Compiti da svolgere:
1 > Rispondi a queste domande sul report settimanale dei GeCHI:
(a) Quale periodo copre il report?
(b) Quale versione di app-portage/layman è stata rilasciata e in quale branch è stata inserita?
(c) Dove deve segnalare gli eventuali problemi la comunità italiana di Gentoo?
2 > Duplica senza alcuna modifica il tratto del report settimanale dei GeCHI che va da "Come al solito, rinnovo" fino a "28.11.2009 - 04.12.2009.".
3 > Prosegui il report settimanale dei GeCHI partendo subito dopo la sua ultima frase.

Brano di testo:
<<<<

# GeCHI Weekly Report #1.11

## oRDeX

Undicesimo report settimanale dei GeCHI.

Come al solito, rinnovo l'invito a commentare il thread e ricordo che in fondo sono presenti le referenze per seguire i report tramite RSS. 

===

GeCHI Weekly Report #1.11

Benvenuti all'undicesimo GeCHI Weekly Report, il quale fornisce sommari e notizie importanti relative allo sviluppo della distribuzione Gentoo riguardanti il seguente periodo: 28.11.2009 - 04.12.2009.

[1] Rilasciato layman 1.2.4 (05.12) E' stato inserito nel branch unstable (~arch) la nuova versione 1.2.4 di app-portage/layman che introduce i miglioramenti annunciati nel precedente GWR #1.2; la comunità italiana di Gentoo è incoraggiata a testare questa nuova release e segnalare sul bugzilla gli eventuali problemi riscontrati.

>>>>

Dati mostrati:
<<<<

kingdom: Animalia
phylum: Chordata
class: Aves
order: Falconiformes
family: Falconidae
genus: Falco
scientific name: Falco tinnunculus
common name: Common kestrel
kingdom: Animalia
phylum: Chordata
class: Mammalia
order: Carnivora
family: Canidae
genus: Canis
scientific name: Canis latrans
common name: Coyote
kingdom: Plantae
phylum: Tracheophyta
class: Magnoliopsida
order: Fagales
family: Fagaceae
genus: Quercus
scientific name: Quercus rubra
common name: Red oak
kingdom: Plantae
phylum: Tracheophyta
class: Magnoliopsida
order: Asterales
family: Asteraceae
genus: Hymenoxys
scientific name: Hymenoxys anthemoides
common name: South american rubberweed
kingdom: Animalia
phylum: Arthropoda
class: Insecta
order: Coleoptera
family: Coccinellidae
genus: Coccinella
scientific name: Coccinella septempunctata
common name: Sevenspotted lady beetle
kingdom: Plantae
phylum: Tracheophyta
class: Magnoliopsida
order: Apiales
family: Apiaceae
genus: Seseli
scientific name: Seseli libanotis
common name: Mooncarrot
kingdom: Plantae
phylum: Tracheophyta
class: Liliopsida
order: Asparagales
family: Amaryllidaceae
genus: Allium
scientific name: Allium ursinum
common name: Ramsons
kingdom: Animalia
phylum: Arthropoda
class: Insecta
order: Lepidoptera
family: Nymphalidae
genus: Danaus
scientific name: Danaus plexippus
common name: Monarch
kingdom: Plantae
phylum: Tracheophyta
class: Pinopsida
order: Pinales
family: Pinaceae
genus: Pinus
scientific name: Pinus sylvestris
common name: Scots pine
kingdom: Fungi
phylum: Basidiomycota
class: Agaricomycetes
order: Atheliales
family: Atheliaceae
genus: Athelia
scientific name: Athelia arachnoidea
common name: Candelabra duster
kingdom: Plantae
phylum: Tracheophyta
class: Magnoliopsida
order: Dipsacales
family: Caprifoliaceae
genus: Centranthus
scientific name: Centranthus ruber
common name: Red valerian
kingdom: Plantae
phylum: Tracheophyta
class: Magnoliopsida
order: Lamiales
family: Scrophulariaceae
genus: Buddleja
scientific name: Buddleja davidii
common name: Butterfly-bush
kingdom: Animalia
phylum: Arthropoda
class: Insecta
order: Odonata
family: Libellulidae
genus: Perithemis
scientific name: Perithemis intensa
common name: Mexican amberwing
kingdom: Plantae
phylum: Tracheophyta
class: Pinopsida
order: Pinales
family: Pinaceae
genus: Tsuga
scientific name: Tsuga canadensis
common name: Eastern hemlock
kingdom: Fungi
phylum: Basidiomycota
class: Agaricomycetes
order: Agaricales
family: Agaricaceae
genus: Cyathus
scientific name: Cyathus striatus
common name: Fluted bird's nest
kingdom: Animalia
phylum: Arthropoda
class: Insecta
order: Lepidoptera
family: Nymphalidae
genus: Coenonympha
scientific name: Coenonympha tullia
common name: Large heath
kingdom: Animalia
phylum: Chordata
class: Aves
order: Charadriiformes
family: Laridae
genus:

>>>>

Risposte attese:
1 >
(a) Il periodo dal 28.11.2009 al 04.12.2009.
(b) La versione 1.2.4, inserita nel branch unstable (~arch).
(c) Sul bugzilla.

2 >
Come al solito, rinnovo l'invito a commentare il thread e ricordo che in fondo sono presenti le referenze per seguire i report tramite RSS. 

===

GeCHI Weekly Report #1.11

Benvenuti all'undicesimo GeCHI Weekly Report, il quale fornisce sommari e notizie importanti relative allo sviluppo della distribuzione Gentoo riguardanti il seguente periodo: 28.11.2009 - 04.12.2009.

3 >
[2] Aggiornamenti della roadmap per la stabilizzazione di openrc/baselayout-2 (03.12) Lo scorso maggio, il team di sviluppo di Gentoo aveva iniziato una discussione inerente i task preliminari da completare prima dell'inizio della stabilizzazzione dei pacchetti sys-apps/openrc e sys-apps/baselayout:2, tali task comprendevano:

chiusura degli oltre 60 bug pendenti per OpenRC;

scrivere una guida dettagliata per la migrazione da sys-apps/baselayout:1 a sys-apps/baselayout:2;

preparare una news per gli utenti come da GLEP 42;

stabilizzare app-admin/eselect:1.1;

gran parte dei sopra citati punti sono già stati completati (o lo sono quasi), quindi gli sviluppatori Gentoo hanno deciso di aggiornare la roadmap aggiungendo nuovi task e indicazioni finali per l'imminente stabilizzazzione:

aggiungere un apposito init script per wpa_supplicant (init già pronto e disponibile ma non inserito in portage);

completare/aggiornare la documentazione per la migrazione;

aggiornare i vecchi moduli di openrc che fanno uso degli init script di sys-apps/baselayout:1 (attualmente ne rimangono solo quattro: mdraid, mdadm, evms e lvm2);

Tutta la comunità italiana di Gentoo è incoraggiata a fare la migrazione a baselayout-2 come da apposita guida ufficiale e riportare sul bugzilla gli eventuali problemi riscontrati.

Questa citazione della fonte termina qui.